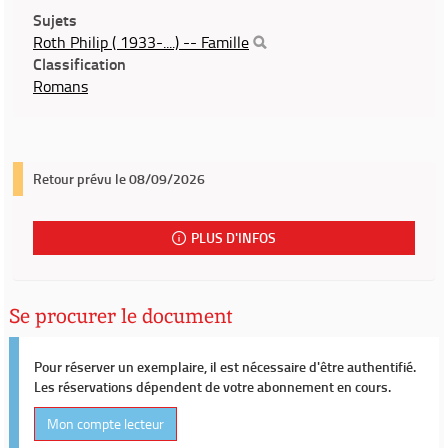
Sujets
Roth Philip ( 1933-....) -- Famille
Classification
Romans
Retour prévu le 08/09/2026
PLUS D'INFOS
Se procurer le document
Pour réserver un exemplaire, il est nécessaire d'être authentifié.
Les réservations dépendent de votre abonnement en cours.
Mon compte lecteur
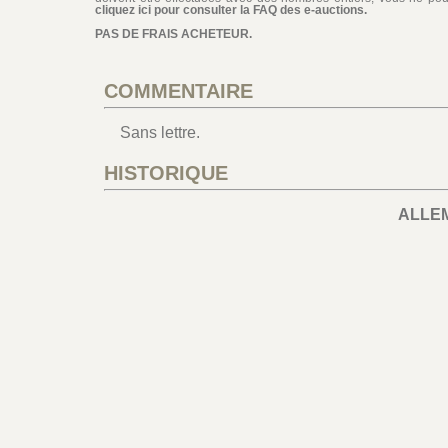
cliquez ici pour consulter la FAQ des e-auctions.
PAS DE FRAIS ACHETEUR.
COMMENTAIRE
Sans lettre.
HISTORIQUE
ALLE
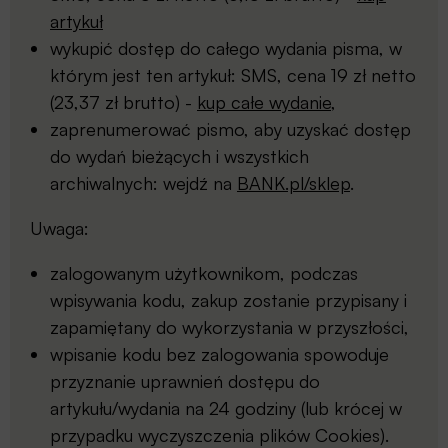
artykuł
wykupić dostęp do całego wydania pisma, w
którym jest ten artykuł: SMS, cena 19 zł netto
(23,37 zł brutto) -
kup całe wydanie
,
zaprenumerować pismo, aby uzyskać dostęp
do wydań bieżących i wszystkich
archiwalnych: wejdź na
BANK.pl/sklep
.
Uwaga:
zalogowanym użytkownikom, podczas
wpisywania kodu, zakup zostanie przypisany i
zapamiętany do wykorzystania w przyszłości,
wpisanie kodu bez zalogowania spowoduje
przyznanie uprawnień dostępu do
artykułu/wydania na 24 godziny (lub krócej w
przypadku wyczyszczenia plików Cookies).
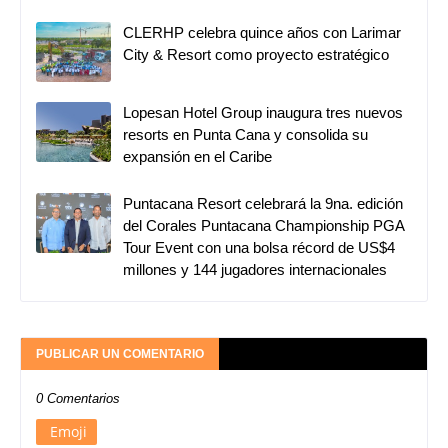
CLERHP celebra quince años con Larimar
City & Resort como proyecto estratégico
Lopesan Hotel Group inaugura tres nuevos
resorts en Punta Cana y consolida su
expansión en el Caribe
Puntacana Resort celebrará la 9na. edición
del Corales Puntacana Championship PGA
Tour Event con una bolsa récord de US$4
millones y 144 jugadores internacionales
PUBLICAR UN COMENTARIO
0 Comentarios
Emoji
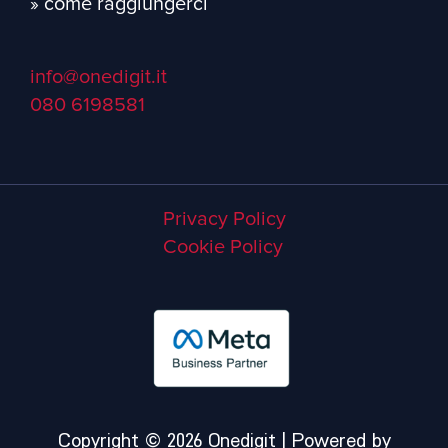
» come raggiungerci
info@onedigit.it
080 6198581
Privacy Policy
Cookie Policy
Copyright © 2026 Onedigit | Powered by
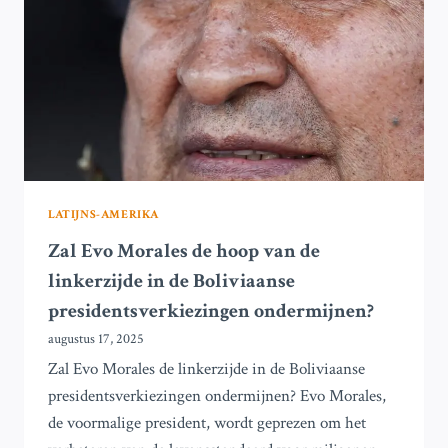
OVER
DE
PRESIDENTSVERKIEZINGEN
IN
BOLIVIA
LATIJNS-AMERIKA
Zal Evo Morales de hoop van de
linkerzijde in de Boliviaanse
presidentsverkiezingen ondermijnen?
augustus 17, 2025
Zal Evo Morales de linkerzijde in de Boliviaanse
presidentsverkiezingen ondermijnen? Evo Morales,
de voormalige president, wordt geprezen om het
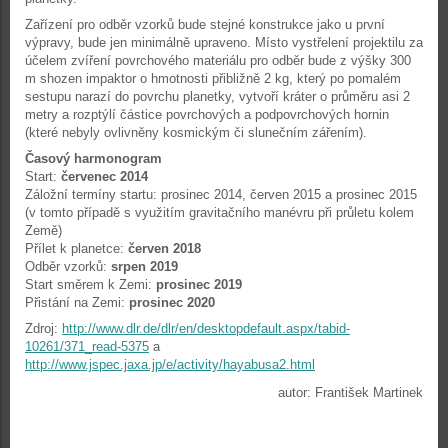
Zařízení pro odběr vzorků bude stejné konstrukce jako u první
výpravy, bude jen minimálně upraveno. Místo vystřelení projektilu za
účelem zvíření povrchového materiálu pro odběr bude z výšky 300
m shozen impaktor o hmotnosti přibližně 2 kg, který po pomalém
sestupu narazí do povrchu planetky, vytvoří kráter o průměru asi 2
metry a rozptýlí částice povrchových a podpovrchových hornin
(které nebyly ovlivněny kosmickým či slunečním zářením).
Časový harmonogram
Start:
červenec 2014
Záložní termíny startu: prosinec 2014, červen 2015 a prosinec 2015
(v tomto případě s využitím gravitačního manévru při průletu kolem
Země)
Přílet k planetce:
červen 2018
Odběr vzorků:
srpen 2019
Start směrem k Zemi:
prosinec 2019
Přistání na Zemi:
prosinec 2020
Zdroj:
http://www.dlr.de/dlr/en/desktopdefault.aspx/tabid-
10261/371_read-5375
a
http://www.jspec.jaxa.jp/e/activity/hayabusa2.html
autor: František Martinek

────────────────────────────────────────

WORK TO COMPLETE: Which lines of the data include the string "Puntacana"? Find them and copy each one.

THE COMPLETED TASK:
Puntacana Resort celebrará la 9na. edición
del Corales Puntacana Championship PGA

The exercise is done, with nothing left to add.